## SHORT TASK:
Reproduce the listing below word for word, every line from first to last.

## ENTRIES PROVIDED:

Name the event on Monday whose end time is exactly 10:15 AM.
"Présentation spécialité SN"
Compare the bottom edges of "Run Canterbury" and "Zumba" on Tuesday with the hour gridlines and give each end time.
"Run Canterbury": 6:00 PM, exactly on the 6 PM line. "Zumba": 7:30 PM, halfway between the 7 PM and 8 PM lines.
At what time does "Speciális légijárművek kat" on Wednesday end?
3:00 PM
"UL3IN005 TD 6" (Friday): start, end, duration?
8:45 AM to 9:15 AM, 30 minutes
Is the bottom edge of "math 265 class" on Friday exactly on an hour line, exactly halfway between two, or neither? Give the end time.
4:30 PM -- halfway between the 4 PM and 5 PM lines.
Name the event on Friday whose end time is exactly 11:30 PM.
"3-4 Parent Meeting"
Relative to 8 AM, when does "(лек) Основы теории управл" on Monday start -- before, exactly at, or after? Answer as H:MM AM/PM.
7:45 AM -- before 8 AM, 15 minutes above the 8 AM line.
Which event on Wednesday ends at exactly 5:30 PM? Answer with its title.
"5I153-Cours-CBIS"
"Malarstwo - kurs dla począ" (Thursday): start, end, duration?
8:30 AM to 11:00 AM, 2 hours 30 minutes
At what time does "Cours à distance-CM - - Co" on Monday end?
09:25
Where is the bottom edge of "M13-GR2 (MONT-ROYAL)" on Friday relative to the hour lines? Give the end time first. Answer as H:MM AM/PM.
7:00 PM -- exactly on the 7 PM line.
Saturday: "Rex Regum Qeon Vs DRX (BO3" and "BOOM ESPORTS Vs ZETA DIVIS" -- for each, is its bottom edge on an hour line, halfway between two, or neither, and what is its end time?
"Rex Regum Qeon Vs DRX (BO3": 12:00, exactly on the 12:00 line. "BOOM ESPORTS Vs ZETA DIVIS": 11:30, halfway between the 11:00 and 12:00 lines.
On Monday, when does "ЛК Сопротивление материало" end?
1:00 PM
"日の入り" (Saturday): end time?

## OUTPUT:
Name the event on Monday whose end time is exactly 10:15 AM.
"Présentation spécialité SN"
Compare the bottom edges of "Run Canterbury" and "Zumba" on Tuesday with the hour gridlines and give each end time.
"Run Canterbury": 6:00 PM, exactly on the 6 PM line. "Zumba": 7:30 PM, halfway between the 7 PM and 8 PM lines.
At what time does "Speciális légijárművek kat" on Wednesday end?
3:00 PM
"UL3IN005 TD 6" (Friday): start, end, duration?
8:45 AM to 9:15 AM, 30 minutes
Is the bottom edge of "math 265 class" on Friday exactly on an hour line, exactly halfway between two, or neither? Give the end time.
4:30 PM -- halfway between the 4 PM and 5 PM lines.
Name the event on Friday whose end time is exactly 11:30 PM.
"3-4 Parent Meeting"
Relative to 8 AM, when does "(лек) Основы теории управл" on Monday start -- before, exactly at, or after? Answer as H:MM AM/PM.
7:45 AM -- before 8 AM, 15 minutes above the 8 AM line.
Which event on Wednesday ends at exactly 5:30 PM? Answer with its title.
"5I153-Cours-CBIS"
"Malarstwo - kurs dla począ" (Thursday): start, end, duration?
8:30 AM to 11:00 AM, 2 hours 30 minutes
At what time does "Cours à distance-CM - - Co" on Monday end?
09:25
Where is the bottom edge of "M13-GR2 (MONT-ROYAL)" on Friday relative to the hour lines? Give the end time first. Answer as H:MM AM/PM.
7:00 PM -- exactly on the 7 PM line.
Saturday: "Rex Regum Qeon Vs DRX (BO3" and "BOOM ESPORTS Vs ZETA DIVIS" -- for each, is its bottom edge on an hour line, halfway between two, or neither, and what is its end time?
"Rex Regum Qeon Vs DRX (BO3": 12:00, exactly on the 12:00 line. "BOOM ESPORTS Vs ZETA DIVIS": 11:30, halfway between the 11:00 and 12:00 lines.
On Monday, when does "ЛК Сопротивление материало" end?
1:00 PM
"日の入り" (Saturday): end time?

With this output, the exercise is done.